Recording is also stopped whenever the trace reaches certain
points in the control flow. E.g. when the trace start point is
hit again (next loop iteration). In this case the trace is
considered complete and the VM proceeds to phase 3 to compile it.
3. A completed trace is optimized and compiled to machine code.
Since the trace is just a linear stream of statically typed
SSA-based ucode, all the traditional compiler optimizations
apply. I'm only listing the most useful ones here:
— Constant propagation and constant folding replace runtime
operations with their constant results. Guards depending on
constants can be completely eliminated. Runtime specialization
and inlining create many opportunities for this optimization.
E.g. the return address from an inlined function is a constant
(the call is in the same trace) so the guard can be eliminated.
— CSE (common subexpression elimination) eliminates redundancy in
the form of repeated expressions which calculate the same
result. Most of these are not caused by the programmer (e.g.
the classic (a+b)*(a+b) example) but by the translation to
ucode. The most common targets for CSE are repeated guards
(e.g. type checks) and address translations for table lookups.
— Loop-invariant code hosting moves operations out of a loop
which only depend on inputs outside of the loop. This is most
useful to move guards resulting from method resolving and
function dispatch out of a loop. E.g. calling math.abs() can be
reduced to a single machine code instruction inside the loop
plus a check before the start of the loop that math.abs still
resolves to the internal function originally handling it.
Optimization often substantially reduces the number of ucodes in
a trace. Converting the remaining ucode to machine code is pretty
straightforward because it's just a linear stream of instructions.
[This is a bit over-simplified: traces can extend existing traces
to form a trace tree and guards are converted to branches to
compensation code for returning to the interpreter. There are
more complications under the hood.]
Once a trace has been compiled, it's registered with its start
point. Whenever the interpreter hits this part of the code again,
it proceeds with phase 4 and directly runs the machine code. In
the case of a loop this is done right after compilation.
4. The compiled machine code resulting from a trace is run. If
it's truly a "hot" trace, the compiled code will run often enough
to outweigh the effort of optimizing and compiling it.
A guard may occasionally cause a trace to exit. This can happen
when a different control-flow path is taken or a type check or
bounds check fails and so on. In this case compensation code is
called to prepare the state for returning to the interpreter.
Depending on the kind of guard, the VM either switches to phase 1
or phase 2. Errors force a return to the interpreter.
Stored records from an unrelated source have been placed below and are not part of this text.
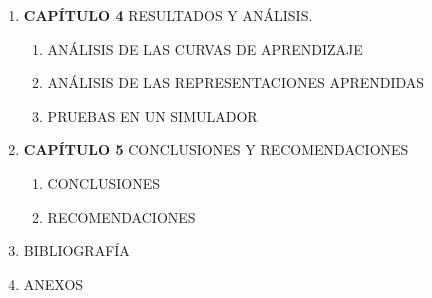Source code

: \begin{enumerate}[nosep, label*=\arabic*.]
    \item \textbf{CAPÍTULO 4} RESULTADOS Y ANÁLISIS.
    \begin{enumerate}[nosep, label*=\arabic*.]
        \item ANÁLISIS DE LAS CURVAS DE APRENDIZAJE
        \item ANÁLISIS DE LAS REPRESENTACIONES APRENDIDAS
        \item PRUEBAS EN UN SIMULADOR
    \end{enumerate}
    \item \textbf{CAPÍTULO 5} CONCLUSIONES Y RECOMENDACIONES
    \begin{enumerate}[nosep, label*=\arabic*.]
        \item CONCLUSIONES
        \item RECOMENDACIONES
    \end{enumerate}
    \item BIBLIOGRAFÍA
    \item ANEXOS
\end{enumerate}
Most other
guards start another trace which in turn extends the existing
Descriptions of trace compilation employed on bytecodes are here:
— Incremental Dynamic Code Generation with Trace Trees
A. Gal and M. Franz, 2006
— HotpathVM: An Effective JIT for Resource-constrained Devices
A. Gal, M. Franz, C. W. Probst, 2006
The technique originated in system emulators doing on-the-fly
binary-to-binary translation. A good reference is here:
— Dynamo: A Transparent Dynamic Optimization System
V. Bala, E. Duesterwald, S. Banerjia, 2000
Popular software using this technique are QEMU and Valgrind.
Intel's Netburst architecture (Pentium 4) employs a trace cache
to store a copy of the x86 instruction stream translated by the
instruction decoder to RISC-like micro-ops.